SELECTED EXCERPT:
*** Block opens ***

Drawing on contemporary psychoanalytic studies of extreme destructiveness, this paper traces the trajectory down which the individual psyche -- and the minds of large groups -- slide into the progressive dismantling of the subjectivity of the “other.” As social disturbances erupt, individuals and groups lose their internal cohesion. Traumatic dissociative reactions and manic defenses against them oscillate contagiously, and groups and individuals rapidly regress into primitive modes of functioning. Leaders are then sought who display predictable signs of malignant narcissism, providing an illusion of security or a channel for atavistic eruptions of violence.
These patterns signal the collapse of psychic “space” both individually and culturally. Flexibility of thinking, empathic understanding, tolerance for ambiguity and the capacity to mourn are flattened by an increasingly concrete, simplistic, rationalistic and paranoid search for “answers” -- i.e., the illusion of safety. This paper explores the evolution of contemporary psychoanalytic thinking on this loss of psychic space, and on the psychodynamic forces that give rise to some of the modern world's most heinous evils: that of socially sanctioned violence.


Klein and Melville: Psychic Aggressions
Dan Turner
University of Santa Cruz , California, USA

Melanie Klein's theory of “projective identification” shows the locus of fear and anxiety concerning external threats to be the inner world of the psyche itself. Internal “phantasies” of aggression directed towards the absent object of desire (prototypically understood as the mother's breast) are projected outward, externalized onto a “bad” object. This results in the return persecution of the psyche—and the “good” object with which it identifies—by the psyche's very own libidinally charged aggressive phantasy. “Projective identification” may then cast new light on the discussion of evil, placing it within the realm of intra-psychic phantasy, as opposed to it existing as a mere event or action of an external other. Both the internal inception, as well as the capacity for external manifestation, of evil—understood in its most extreme social incarnation as genocide—is delimited by Kleinian psychoanalytic theory.

*** Block closes ***

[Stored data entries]
*** Block opens ***

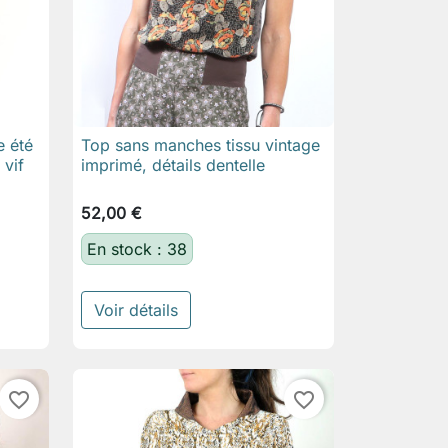
 été
Top sans manches tissu vintage

Aperçu rapide
 vif
imprimé, détails dentelle
52,00 €
En stock : 38
Voir détails
favorite_border
favorite_border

*** Block closes ***

CHECK YOUR UNDERSTANDING:
**1.** In the text on psychoanalysis and evil, turn the paragraph starting "These patterns signal the collapse" into a short bulleted list that keeps its main facts.
**2.** Write what comes next in the text on psychoanalysis and evil, picking up right after its final sentence.

SET OF ANSWERS:
**1.**
- These patterns show psychic "space" collapsing, in individuals and in cultures.
- Flexible thinking, empathy, tolerance for ambiguity and the ability to mourn get flattened by a concrete, simplistic, rationalistic and paranoid search for "answers," meaning the illusion of safety.
- The paper looks at how contemporary psychoanalytic thinking on this loss of psychic space has developed.
- It also looks at the psychodynamic forces behind socially sanctioned violence, one of the modern world's worst evils.

**2.**
To further elucidate and give credence to the value of a practical application of Klein's theory I will provide a Kleinian reading of Herman Melville's short story Benito Cereno. It is in reference to Alford's discussion of Klein's theory of “reparative reason” as a lesson on how to read and interpret texts, that I will engage Melville. This tale recounts the failed attempt of a slave revolt on the San Dominic ship. The brutal reprisals of the slaves serve as a terrifying reminder of the capacity of “damaged victims” to engage in morally reprehensible acts of retributive violence. However, if we engage this story on the level of Kleinian analysis we can understand the violent aggressions of the slaves to be none other than the prosecutorial return of externalized aggressive phantasy. Furthermore, it is the very experiencing of anxiety as the threat of retributive persecution by a damaged victim that makes an evil such as genocide thinkable. The ultimate reality of external threats—real to the extent that they exist as one's own aggressive phantasy—if left unchecked, may result in the rationalized annihilation of the “bad” externalized object as a protective measure of the psyche itself.